Q. I am a Canadian Citizen living and working (for a Canadian employer) in the U.S. and have a green card pending (since March ’98). I have been here 6 years and met and married my husband (US Citizen) down here. We are considering a move back to Canada (my family/friends are there).
We have many many questions from taxes i.e. what to do with 401 K $ if we move up there, if we sell our house and make money and move up to Canada next year 2001, will we be taxed both in Canada and US on the earnings made from the sell of the house. Also immigration questions, if I return to Canada do I keep my old SIN # or will I need to get a new one (I guess I need to change my name on it but what about a new one).
How do I tell Canada I’m back? How do I tell the US I’m leaving? If I do obtain my green card before leaving (finally!), what then are the implications of excepting it?
Answer: Immigration and taxation issues are addressed separately below.
As a Canadian Citizen, there are minimal immigration implications of your return to Canada. You would retain your priro Social Insurance Number, and employers would use that to remit the appropriate income taxes on your behalf. This would effectively indicate that you have returned as a resident. If your spouse is not a Canadian, then he would be subject to immigration requirements, which would be satisfied by a sponsorship application.
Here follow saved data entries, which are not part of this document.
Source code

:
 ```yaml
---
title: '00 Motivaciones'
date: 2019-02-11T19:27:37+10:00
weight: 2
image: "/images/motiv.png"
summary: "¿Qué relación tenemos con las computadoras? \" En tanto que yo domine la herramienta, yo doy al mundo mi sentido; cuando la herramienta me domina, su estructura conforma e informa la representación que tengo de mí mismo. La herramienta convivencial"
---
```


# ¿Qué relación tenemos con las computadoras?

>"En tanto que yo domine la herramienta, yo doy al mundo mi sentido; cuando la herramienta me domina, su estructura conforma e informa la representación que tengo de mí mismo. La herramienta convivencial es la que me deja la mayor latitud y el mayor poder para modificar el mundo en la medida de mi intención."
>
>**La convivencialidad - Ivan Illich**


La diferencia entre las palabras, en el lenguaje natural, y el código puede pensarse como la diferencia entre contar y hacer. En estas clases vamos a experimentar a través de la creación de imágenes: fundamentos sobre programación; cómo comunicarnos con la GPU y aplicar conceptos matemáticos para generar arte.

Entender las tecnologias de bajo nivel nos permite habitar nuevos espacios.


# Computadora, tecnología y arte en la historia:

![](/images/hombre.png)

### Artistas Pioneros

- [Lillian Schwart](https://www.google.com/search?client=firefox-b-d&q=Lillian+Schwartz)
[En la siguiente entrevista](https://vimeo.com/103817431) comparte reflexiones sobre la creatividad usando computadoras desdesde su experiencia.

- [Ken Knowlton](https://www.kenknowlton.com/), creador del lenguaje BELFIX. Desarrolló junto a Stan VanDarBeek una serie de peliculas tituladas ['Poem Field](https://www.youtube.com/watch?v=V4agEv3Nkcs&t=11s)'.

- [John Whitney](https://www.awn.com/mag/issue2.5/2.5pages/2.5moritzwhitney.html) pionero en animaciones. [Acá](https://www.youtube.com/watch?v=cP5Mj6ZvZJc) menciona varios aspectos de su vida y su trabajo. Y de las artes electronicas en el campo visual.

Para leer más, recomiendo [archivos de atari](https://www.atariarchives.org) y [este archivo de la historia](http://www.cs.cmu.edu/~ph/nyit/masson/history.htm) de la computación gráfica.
Richter, Usher & Vineberg:
From an income tax standpoint, the timing of the transfer of the funds into Canada is not relevant. As a Canadian resident, you are taxable on your world income from the point at which you became resident in Canada. Thus, any income earned on the amount left in the foreign bank account will be subject to Canadian tax beginning at that time. To the extent the same income is also subject to either a withholding tax or income tax in the country of origin, it may be possible to claim a foreign tax credit in Canada to eliminate the potential for double taxation.
Canada will only subject an individual to taxation on his world income once he has become a resident of Canada. Prior to that time, he will only be taxable on any employment income or business income earned in Canada as well as capital gains on the sale of “taxable Canadian property” (“TCP”) (i.e. shares of private Canadian corporations, Canadian real estate, etc).
As such, you will not be taxed in Canada on any income (except those sources mentioned above) before you enter into Canada. After that point, to the extent you still earn income in the U.S., you may be subject to tax in both Canada and the U.S. and you should be able to avail yourself of the foreign tax credit system to minimize or eliminate the double taxation possibility.
With respect to assets you hold upon leaving the United States, Canada will generally allow you to “bump up” your cost base to the fair value of the particular asset at the time you become a resident of Canada. As such, you will only be taxable in Canada on any future gains or losses computed with reference to the fair value of the asset at the time of immigration. It should be noted that this does not include TCP that are held by you and your husband. These assets will be taxable with reference to their original cost.
Your house in the U.S. is not TCP and as such you will not be taxed on the disposition if it occurs before you once again become a Canadian resident. If you dispose of the house after you have become once again a Canadian resident, you will be taxed in Canada to the extent of any gain or loss computed with respect to the fair market value at the time you again became resident in Canada.
From an income tax standpoint, you will notify Canada (and maybe the province in which you reside) of your return by filing an income tax return stating the date which you once again became resident in Canada.
It should be noted that you and your husband might continue to be subject to U.S. taxation in some manner as the U.S. reserves the right to tax its citizens regardless of their residence. The implications of your “green card” should be properly reviewed with US counsel. Again, as mentioned above, should any double taxation issues arise, this will be eliminated by virtue of the Canada-U.S. Income Tax Treaty.
From a Canadian tax perspective, your 401K plan will only be taxable in Canada when the benefits are paid, and the amount included in your income shall not include any amounts that would have been excluded from your income had you remained resident in the U.S. To the extent any U.S. tax is levied, you may request a foreign tax credit in Canada.
The nature of this facility is to provide a general response to a general question. Under no circumstances should anyone act on this information without obtaining analysis and counsel from a qualified advisor with respect to the specific situation.